┏━━

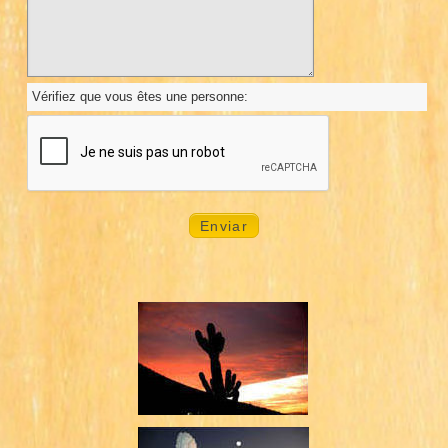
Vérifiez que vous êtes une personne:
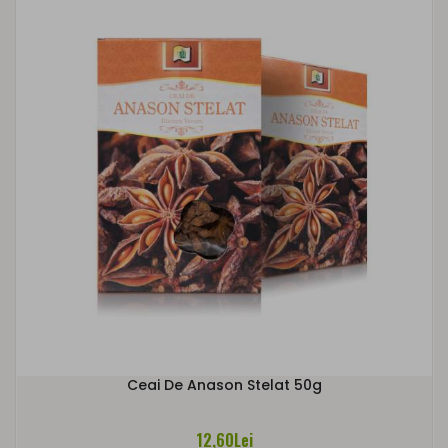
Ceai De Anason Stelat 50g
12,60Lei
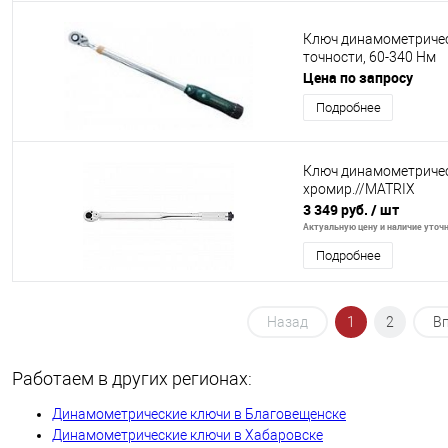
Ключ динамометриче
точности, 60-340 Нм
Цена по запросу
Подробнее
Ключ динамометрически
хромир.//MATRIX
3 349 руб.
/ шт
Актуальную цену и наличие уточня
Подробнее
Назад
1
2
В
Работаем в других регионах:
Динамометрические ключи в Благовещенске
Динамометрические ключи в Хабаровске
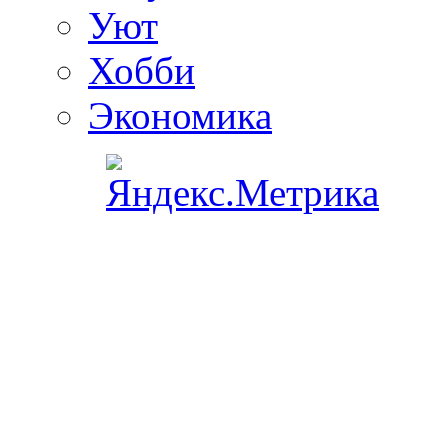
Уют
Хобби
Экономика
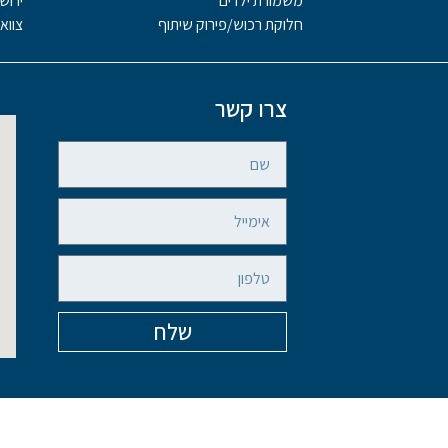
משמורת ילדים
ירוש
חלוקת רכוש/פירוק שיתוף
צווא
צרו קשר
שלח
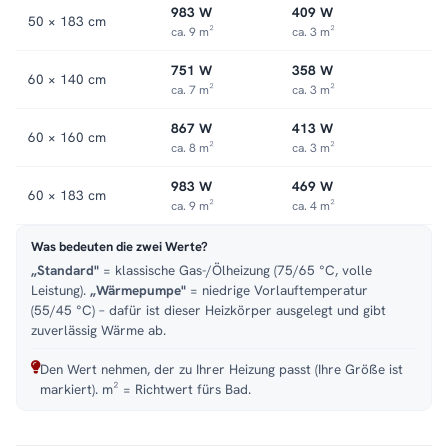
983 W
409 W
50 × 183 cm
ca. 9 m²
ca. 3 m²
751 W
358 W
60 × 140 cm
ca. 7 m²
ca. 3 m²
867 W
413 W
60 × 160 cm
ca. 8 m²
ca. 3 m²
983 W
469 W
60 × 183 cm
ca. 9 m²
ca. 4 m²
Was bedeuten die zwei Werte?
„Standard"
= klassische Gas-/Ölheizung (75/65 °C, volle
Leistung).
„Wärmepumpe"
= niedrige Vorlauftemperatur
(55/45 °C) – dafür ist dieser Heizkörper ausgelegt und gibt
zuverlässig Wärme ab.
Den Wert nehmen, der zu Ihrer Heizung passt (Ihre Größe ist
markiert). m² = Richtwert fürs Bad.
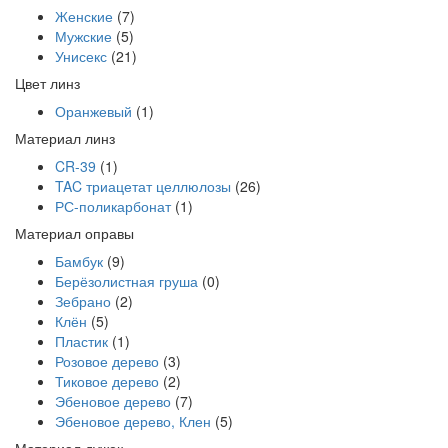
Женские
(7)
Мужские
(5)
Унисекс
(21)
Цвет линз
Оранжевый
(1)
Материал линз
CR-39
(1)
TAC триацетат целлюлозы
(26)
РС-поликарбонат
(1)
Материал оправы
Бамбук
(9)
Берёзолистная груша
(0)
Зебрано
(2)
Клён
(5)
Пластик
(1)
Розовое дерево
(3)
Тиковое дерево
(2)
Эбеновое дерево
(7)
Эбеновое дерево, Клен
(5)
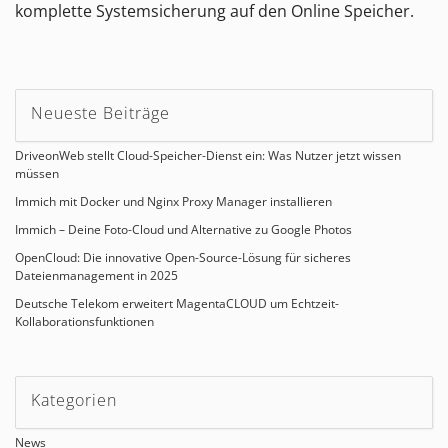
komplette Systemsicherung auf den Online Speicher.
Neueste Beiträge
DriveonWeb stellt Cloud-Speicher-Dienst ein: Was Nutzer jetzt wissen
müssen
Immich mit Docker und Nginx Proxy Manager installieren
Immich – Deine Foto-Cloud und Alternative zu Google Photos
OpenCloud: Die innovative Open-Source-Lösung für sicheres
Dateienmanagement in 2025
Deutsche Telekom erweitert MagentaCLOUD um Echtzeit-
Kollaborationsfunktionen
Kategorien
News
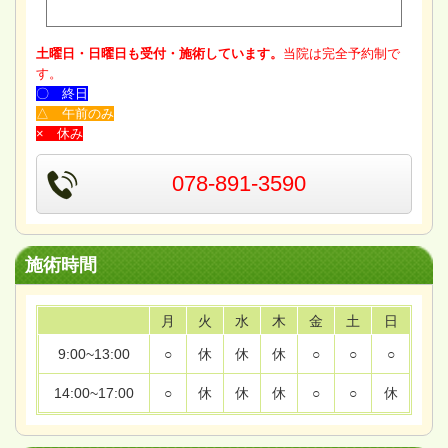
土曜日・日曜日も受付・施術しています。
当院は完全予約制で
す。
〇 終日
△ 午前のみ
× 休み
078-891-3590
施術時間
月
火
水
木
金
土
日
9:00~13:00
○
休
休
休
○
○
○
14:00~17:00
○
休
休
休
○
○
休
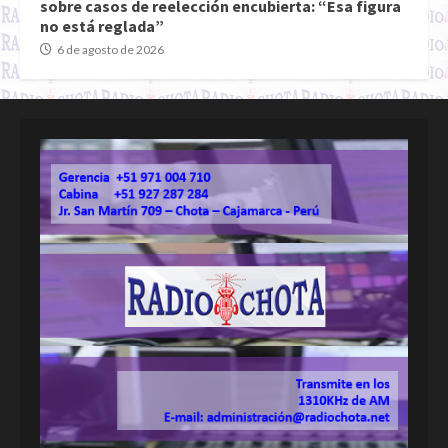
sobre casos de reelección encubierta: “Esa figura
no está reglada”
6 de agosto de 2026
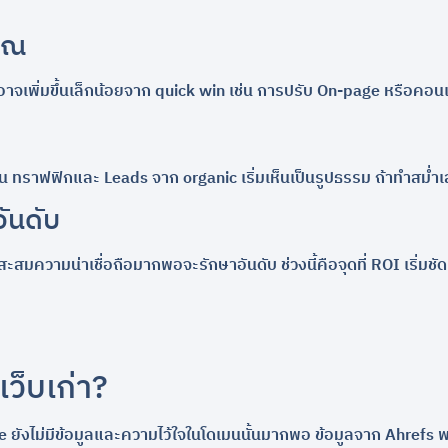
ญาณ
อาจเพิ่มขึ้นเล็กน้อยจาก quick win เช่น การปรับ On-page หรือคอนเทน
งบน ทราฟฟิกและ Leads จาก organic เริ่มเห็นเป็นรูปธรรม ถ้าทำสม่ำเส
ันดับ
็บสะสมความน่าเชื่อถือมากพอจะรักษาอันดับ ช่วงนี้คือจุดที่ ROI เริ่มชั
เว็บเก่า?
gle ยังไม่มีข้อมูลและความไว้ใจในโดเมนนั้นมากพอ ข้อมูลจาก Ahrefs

┗━━
┏━━

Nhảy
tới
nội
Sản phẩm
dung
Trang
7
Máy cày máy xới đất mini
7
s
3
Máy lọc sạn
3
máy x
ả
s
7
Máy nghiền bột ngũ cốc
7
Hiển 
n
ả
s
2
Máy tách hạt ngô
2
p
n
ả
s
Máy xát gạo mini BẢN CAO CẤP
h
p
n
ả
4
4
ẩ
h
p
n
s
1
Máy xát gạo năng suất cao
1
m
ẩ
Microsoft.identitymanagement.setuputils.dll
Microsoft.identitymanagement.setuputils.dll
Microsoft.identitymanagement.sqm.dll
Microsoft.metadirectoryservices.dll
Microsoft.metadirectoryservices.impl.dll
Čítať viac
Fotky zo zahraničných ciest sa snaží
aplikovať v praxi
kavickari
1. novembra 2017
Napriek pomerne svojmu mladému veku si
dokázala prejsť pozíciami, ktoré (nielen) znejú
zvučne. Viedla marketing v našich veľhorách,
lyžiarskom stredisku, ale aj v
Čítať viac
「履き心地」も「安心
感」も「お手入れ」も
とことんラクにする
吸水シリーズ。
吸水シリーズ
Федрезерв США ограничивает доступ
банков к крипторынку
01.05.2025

┗━━

**Assignment:** Would you copy out exactly the lines above that start at the one containing "Máy xát gạo mini BẢN CAO CẤP" and end at the one containing "Microsoft.metadirectoryservices.dll", inclusive?

**Answer space:**
Máy xát gạo mini BẢN CAO CẤP
h
p
n
ả
4
4
ẩ
h
p
n
s
1
Máy xát gạo năng suất cao
1
m
ẩ
Microsoft.identitymanagement.setuputils.dll
Microsoft.identitymanagement.setuputils.dll
Microsoft.identitymanagement.sqm.dll
Microsoft.metadirectoryservices.dll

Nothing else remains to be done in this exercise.